■ The problem ■
Output only the lines below from the one containing "#f4f1e8; stroke-width: 31" to the one containing "#ffd166; stroke: #26332d;", exactly as written, both ends kept.

Stored items:

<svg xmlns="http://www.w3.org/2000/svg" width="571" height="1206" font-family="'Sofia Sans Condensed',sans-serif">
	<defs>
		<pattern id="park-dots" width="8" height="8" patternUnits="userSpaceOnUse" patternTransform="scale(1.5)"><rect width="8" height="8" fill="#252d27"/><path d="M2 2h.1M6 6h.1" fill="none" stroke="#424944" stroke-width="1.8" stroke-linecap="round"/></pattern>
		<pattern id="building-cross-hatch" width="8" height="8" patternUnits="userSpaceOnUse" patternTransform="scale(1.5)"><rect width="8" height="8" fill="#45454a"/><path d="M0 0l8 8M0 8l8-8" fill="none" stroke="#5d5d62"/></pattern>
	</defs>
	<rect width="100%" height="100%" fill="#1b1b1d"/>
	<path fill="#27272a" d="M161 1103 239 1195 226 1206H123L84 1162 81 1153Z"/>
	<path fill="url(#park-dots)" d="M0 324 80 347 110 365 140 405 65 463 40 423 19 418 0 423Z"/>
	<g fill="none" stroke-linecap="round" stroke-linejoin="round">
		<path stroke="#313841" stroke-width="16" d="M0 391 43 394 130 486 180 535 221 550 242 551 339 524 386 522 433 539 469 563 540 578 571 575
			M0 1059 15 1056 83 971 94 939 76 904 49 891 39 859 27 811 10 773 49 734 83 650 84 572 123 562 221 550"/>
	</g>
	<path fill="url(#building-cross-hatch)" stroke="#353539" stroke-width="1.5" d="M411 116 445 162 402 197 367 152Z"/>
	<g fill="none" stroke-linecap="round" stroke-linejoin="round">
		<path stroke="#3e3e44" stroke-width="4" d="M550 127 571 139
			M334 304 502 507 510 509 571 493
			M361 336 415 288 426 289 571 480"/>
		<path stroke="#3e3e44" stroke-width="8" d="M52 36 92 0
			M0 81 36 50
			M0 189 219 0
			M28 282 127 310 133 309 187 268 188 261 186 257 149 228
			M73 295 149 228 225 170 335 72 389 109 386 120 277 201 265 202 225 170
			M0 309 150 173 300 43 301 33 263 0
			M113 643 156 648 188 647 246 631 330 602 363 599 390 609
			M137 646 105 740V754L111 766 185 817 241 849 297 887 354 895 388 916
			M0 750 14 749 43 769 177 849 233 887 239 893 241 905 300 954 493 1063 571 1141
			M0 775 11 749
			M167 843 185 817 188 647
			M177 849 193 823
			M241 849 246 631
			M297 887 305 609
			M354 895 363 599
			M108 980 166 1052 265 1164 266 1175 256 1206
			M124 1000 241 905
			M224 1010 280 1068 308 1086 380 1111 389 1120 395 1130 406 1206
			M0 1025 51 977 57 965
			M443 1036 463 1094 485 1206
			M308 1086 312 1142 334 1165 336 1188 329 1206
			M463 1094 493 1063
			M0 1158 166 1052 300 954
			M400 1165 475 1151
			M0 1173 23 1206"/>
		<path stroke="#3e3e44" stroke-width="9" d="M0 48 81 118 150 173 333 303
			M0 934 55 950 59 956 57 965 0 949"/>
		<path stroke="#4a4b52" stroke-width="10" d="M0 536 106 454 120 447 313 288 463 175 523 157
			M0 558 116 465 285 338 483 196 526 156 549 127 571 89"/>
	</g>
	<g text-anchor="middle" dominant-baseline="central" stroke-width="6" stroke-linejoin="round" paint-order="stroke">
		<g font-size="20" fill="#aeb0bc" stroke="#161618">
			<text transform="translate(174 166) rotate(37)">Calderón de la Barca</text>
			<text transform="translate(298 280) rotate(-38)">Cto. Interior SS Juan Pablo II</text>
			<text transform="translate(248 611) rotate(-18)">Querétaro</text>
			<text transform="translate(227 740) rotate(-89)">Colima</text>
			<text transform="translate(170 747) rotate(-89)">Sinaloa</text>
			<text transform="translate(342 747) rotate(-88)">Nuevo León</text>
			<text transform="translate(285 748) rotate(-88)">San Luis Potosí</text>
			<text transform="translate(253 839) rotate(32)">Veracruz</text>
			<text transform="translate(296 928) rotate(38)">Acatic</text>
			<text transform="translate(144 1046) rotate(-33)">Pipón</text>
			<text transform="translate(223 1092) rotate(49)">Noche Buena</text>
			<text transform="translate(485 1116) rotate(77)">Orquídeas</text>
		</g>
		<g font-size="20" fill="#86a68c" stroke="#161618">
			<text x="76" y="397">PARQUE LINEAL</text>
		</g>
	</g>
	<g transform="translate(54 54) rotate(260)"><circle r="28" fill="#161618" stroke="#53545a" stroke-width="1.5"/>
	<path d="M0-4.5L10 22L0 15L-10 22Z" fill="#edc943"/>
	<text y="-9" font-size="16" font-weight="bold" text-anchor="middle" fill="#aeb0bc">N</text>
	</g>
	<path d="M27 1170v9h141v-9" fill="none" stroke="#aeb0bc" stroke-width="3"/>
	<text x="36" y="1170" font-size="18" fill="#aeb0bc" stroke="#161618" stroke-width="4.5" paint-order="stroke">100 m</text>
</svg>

---

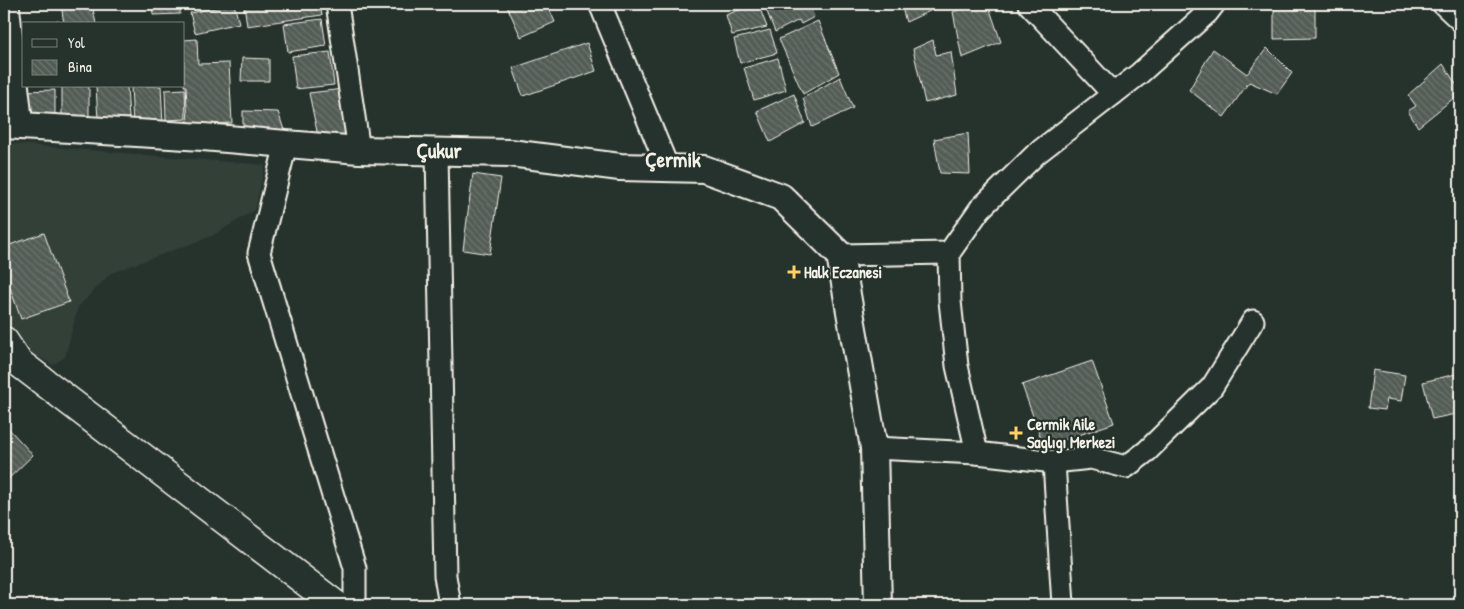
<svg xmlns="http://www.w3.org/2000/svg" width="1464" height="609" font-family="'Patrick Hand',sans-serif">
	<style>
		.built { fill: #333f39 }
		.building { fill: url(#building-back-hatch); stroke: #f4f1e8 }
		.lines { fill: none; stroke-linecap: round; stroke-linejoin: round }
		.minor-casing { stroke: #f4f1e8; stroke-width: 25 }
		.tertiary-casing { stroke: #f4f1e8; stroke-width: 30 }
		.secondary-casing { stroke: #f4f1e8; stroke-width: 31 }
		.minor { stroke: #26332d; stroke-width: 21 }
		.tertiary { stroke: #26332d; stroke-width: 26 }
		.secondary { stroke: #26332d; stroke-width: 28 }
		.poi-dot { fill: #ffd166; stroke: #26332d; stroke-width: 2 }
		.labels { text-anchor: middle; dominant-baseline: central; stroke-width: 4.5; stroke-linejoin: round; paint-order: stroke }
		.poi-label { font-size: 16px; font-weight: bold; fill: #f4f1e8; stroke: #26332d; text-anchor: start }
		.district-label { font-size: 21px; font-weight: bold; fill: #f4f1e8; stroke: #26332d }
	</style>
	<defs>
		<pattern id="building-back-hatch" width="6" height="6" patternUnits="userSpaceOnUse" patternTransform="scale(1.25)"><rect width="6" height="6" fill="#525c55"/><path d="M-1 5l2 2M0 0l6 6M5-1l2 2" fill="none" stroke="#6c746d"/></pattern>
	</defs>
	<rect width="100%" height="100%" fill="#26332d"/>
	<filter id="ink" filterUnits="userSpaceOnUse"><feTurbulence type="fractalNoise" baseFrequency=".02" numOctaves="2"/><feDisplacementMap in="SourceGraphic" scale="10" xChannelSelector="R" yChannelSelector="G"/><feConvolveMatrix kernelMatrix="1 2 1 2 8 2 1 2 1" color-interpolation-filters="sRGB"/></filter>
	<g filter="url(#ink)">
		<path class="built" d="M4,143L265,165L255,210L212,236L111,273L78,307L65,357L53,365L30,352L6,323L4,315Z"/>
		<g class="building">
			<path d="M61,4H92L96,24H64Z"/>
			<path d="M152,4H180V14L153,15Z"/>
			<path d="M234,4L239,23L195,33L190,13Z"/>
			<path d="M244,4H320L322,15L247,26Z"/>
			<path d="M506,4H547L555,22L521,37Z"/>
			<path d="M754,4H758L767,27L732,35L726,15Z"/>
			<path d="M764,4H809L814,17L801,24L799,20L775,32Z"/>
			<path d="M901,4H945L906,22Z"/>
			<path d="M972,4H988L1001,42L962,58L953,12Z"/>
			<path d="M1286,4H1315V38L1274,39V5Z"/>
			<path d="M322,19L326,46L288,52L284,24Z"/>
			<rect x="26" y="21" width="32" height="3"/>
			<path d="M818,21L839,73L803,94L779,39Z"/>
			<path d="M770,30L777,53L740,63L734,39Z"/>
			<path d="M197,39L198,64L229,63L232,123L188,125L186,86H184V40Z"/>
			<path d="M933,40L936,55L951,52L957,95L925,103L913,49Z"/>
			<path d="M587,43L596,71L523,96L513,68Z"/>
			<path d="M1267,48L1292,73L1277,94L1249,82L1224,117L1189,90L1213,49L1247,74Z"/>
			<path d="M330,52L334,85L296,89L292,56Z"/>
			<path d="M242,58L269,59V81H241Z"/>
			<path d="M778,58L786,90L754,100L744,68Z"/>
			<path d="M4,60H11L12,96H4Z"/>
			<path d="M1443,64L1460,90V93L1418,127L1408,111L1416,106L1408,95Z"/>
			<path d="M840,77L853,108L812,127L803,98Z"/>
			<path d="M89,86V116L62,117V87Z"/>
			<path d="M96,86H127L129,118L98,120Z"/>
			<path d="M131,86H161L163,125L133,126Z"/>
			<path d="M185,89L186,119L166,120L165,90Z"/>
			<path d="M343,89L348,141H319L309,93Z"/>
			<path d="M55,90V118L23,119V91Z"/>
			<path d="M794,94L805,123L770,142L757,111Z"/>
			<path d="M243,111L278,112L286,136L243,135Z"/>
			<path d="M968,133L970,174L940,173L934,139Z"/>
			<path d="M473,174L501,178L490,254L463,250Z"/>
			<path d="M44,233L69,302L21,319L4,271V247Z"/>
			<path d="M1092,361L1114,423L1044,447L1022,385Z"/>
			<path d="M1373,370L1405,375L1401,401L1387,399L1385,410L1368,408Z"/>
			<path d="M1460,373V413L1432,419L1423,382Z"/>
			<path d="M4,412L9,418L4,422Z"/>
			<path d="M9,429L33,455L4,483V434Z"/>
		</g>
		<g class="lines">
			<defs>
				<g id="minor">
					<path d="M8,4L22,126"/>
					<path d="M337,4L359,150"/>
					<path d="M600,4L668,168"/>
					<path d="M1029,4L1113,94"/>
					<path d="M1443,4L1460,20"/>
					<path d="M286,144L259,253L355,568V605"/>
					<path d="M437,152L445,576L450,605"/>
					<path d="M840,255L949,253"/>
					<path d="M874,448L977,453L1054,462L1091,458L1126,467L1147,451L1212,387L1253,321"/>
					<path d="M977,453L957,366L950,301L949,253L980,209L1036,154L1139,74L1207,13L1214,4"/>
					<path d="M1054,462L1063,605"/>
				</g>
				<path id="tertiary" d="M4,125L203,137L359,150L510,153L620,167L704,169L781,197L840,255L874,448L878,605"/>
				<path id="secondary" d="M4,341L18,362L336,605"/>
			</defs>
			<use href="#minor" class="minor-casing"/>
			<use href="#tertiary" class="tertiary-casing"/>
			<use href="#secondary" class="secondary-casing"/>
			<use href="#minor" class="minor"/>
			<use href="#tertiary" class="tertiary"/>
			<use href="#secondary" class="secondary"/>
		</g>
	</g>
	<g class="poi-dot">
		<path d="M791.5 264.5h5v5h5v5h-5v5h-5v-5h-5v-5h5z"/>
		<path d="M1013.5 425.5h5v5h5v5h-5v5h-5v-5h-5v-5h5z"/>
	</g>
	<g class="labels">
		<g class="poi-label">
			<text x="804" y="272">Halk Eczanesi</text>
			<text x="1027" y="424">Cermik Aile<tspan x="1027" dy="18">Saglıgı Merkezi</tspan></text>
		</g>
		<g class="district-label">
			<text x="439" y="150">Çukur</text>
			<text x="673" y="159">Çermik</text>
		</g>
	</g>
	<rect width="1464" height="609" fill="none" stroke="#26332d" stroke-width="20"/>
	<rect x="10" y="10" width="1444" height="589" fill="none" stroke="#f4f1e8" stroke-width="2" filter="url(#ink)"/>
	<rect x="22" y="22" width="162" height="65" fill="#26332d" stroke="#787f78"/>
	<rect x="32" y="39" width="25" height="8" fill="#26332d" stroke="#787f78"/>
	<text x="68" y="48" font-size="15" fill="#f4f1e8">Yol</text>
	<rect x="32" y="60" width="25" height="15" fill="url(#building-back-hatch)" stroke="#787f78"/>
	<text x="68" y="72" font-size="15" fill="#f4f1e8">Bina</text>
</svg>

---

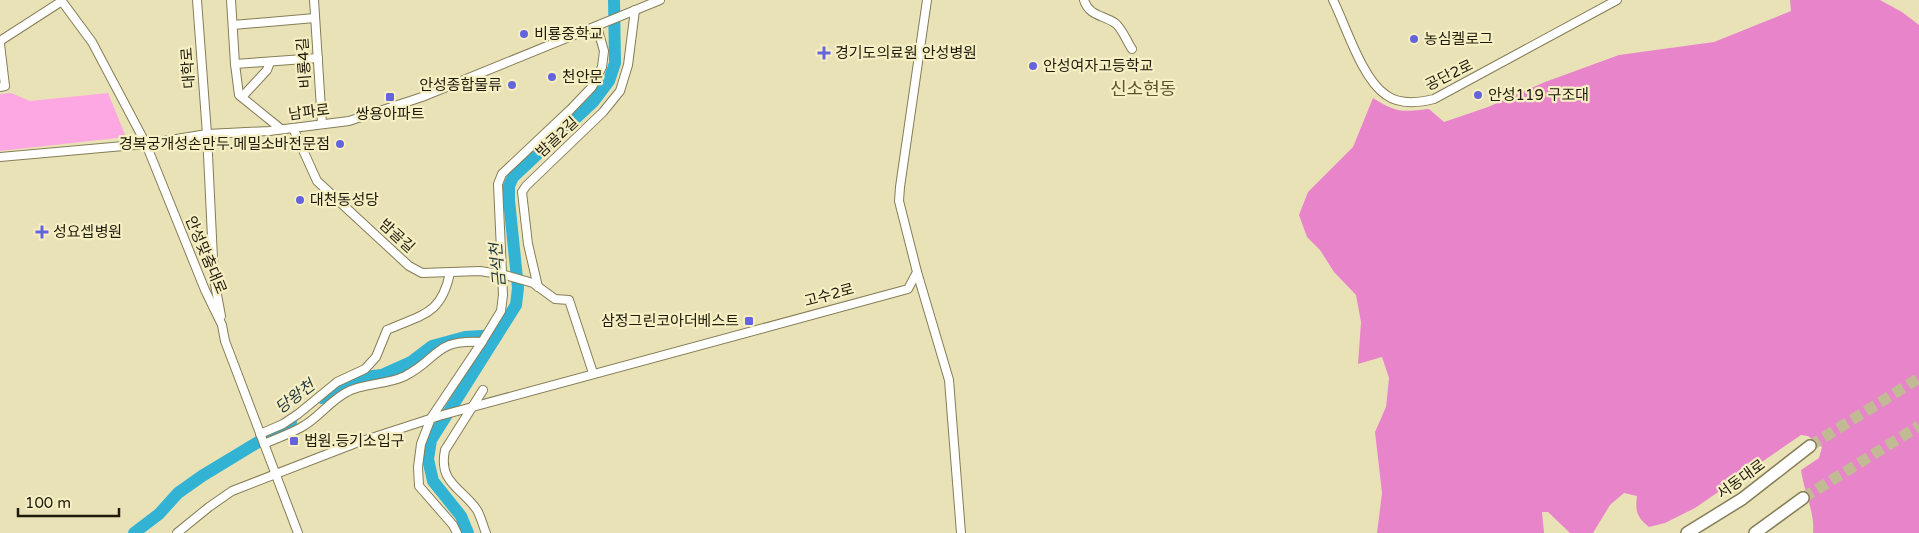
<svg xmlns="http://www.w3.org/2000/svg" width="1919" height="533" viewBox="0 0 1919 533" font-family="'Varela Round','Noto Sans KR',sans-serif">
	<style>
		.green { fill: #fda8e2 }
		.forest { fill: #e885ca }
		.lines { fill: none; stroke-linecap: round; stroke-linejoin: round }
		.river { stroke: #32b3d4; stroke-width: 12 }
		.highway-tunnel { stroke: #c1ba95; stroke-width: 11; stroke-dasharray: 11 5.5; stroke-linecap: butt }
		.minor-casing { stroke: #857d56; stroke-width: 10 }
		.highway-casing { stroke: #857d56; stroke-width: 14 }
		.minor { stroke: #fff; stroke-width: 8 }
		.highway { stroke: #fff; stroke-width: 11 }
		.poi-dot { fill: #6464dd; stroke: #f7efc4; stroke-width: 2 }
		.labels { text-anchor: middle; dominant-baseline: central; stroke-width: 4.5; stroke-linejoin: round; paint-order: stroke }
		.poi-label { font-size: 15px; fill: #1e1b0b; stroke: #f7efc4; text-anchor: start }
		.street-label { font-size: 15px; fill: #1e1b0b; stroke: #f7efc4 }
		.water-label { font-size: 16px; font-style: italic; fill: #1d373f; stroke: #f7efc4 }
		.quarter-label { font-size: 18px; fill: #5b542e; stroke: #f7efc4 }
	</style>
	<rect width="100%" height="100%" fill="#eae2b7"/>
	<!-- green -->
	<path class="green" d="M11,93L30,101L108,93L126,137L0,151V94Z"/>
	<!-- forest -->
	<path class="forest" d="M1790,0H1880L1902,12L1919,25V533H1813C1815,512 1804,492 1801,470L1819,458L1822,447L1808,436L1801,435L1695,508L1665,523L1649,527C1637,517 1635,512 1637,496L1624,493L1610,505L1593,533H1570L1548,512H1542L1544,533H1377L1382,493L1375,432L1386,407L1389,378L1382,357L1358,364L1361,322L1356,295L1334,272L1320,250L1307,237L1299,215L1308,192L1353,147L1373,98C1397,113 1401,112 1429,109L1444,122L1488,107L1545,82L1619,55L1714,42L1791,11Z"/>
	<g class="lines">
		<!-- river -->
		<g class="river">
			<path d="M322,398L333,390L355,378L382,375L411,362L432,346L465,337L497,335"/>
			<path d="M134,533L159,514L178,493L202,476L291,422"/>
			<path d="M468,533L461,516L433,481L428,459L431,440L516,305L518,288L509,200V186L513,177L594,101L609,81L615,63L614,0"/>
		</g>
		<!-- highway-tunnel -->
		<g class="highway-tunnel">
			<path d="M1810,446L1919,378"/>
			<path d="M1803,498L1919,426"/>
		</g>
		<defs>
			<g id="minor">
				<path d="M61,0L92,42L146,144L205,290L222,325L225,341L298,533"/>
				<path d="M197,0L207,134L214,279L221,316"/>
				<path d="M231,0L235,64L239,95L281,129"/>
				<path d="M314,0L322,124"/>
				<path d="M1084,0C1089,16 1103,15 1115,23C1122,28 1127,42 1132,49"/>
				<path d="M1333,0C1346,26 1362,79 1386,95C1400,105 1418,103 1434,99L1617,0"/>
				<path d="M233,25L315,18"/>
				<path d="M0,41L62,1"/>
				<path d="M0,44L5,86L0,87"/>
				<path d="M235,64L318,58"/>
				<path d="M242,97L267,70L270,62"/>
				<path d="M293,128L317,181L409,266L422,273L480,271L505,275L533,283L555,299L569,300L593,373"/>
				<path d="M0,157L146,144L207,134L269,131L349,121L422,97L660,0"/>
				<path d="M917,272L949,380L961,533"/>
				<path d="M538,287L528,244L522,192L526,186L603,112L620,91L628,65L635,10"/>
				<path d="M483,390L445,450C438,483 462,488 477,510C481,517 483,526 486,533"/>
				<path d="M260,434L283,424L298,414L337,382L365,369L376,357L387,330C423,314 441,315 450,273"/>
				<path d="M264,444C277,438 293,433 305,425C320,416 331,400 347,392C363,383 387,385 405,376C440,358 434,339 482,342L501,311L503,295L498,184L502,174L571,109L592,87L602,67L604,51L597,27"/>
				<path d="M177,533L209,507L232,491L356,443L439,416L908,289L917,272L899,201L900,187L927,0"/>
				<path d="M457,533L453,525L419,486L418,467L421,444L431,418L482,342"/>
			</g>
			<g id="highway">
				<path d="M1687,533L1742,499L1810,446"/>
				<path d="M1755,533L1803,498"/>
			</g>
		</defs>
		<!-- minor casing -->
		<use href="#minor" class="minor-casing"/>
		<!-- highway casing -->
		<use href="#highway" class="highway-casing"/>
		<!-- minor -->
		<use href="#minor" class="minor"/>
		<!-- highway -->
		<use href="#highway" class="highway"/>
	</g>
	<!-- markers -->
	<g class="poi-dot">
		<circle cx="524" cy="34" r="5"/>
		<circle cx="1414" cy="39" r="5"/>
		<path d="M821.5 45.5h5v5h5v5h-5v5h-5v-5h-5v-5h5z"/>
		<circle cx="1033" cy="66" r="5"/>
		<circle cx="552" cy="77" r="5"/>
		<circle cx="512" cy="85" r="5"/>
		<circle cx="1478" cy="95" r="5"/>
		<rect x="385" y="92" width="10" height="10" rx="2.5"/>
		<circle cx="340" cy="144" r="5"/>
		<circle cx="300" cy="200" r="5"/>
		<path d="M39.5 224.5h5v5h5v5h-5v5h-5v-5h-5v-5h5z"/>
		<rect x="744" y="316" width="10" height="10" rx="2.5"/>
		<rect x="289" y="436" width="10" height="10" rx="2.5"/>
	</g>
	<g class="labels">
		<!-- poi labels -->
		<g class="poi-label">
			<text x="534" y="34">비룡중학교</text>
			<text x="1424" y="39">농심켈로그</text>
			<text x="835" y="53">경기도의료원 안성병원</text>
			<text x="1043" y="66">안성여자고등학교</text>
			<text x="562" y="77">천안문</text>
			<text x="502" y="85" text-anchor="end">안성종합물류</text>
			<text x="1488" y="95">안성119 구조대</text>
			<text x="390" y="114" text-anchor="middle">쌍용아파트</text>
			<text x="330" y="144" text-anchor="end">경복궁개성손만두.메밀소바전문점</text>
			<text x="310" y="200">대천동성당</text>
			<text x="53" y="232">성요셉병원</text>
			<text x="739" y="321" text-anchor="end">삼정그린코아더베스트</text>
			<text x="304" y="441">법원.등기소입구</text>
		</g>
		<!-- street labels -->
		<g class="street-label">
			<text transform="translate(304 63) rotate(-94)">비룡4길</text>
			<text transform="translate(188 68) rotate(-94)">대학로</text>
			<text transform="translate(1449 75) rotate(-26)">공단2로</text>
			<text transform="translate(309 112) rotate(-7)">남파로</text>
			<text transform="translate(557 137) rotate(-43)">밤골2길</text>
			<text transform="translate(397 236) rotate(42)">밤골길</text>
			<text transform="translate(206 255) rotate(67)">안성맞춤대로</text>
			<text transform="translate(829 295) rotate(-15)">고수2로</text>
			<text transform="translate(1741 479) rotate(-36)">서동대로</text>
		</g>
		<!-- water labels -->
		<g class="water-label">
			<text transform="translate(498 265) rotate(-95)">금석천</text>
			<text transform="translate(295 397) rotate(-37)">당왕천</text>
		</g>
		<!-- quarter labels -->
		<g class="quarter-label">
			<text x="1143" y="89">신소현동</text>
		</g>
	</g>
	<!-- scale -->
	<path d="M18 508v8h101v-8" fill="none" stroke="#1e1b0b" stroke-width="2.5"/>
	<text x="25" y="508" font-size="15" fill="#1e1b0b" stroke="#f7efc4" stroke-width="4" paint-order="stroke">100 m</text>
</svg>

■ Answer box ■
		.secondary-casing { stroke: #f4f1e8; stroke-width: 31 }
		.minor { stroke: #26332d; stroke-width: 21 }
		.tertiary { stroke: #26332d; stroke-width: 26 }
		.secondary { stroke: #26332d; stroke-width: 28 }
		.poi-dot { fill: #ffd166; stroke: #26332d; stroke-width: 2 }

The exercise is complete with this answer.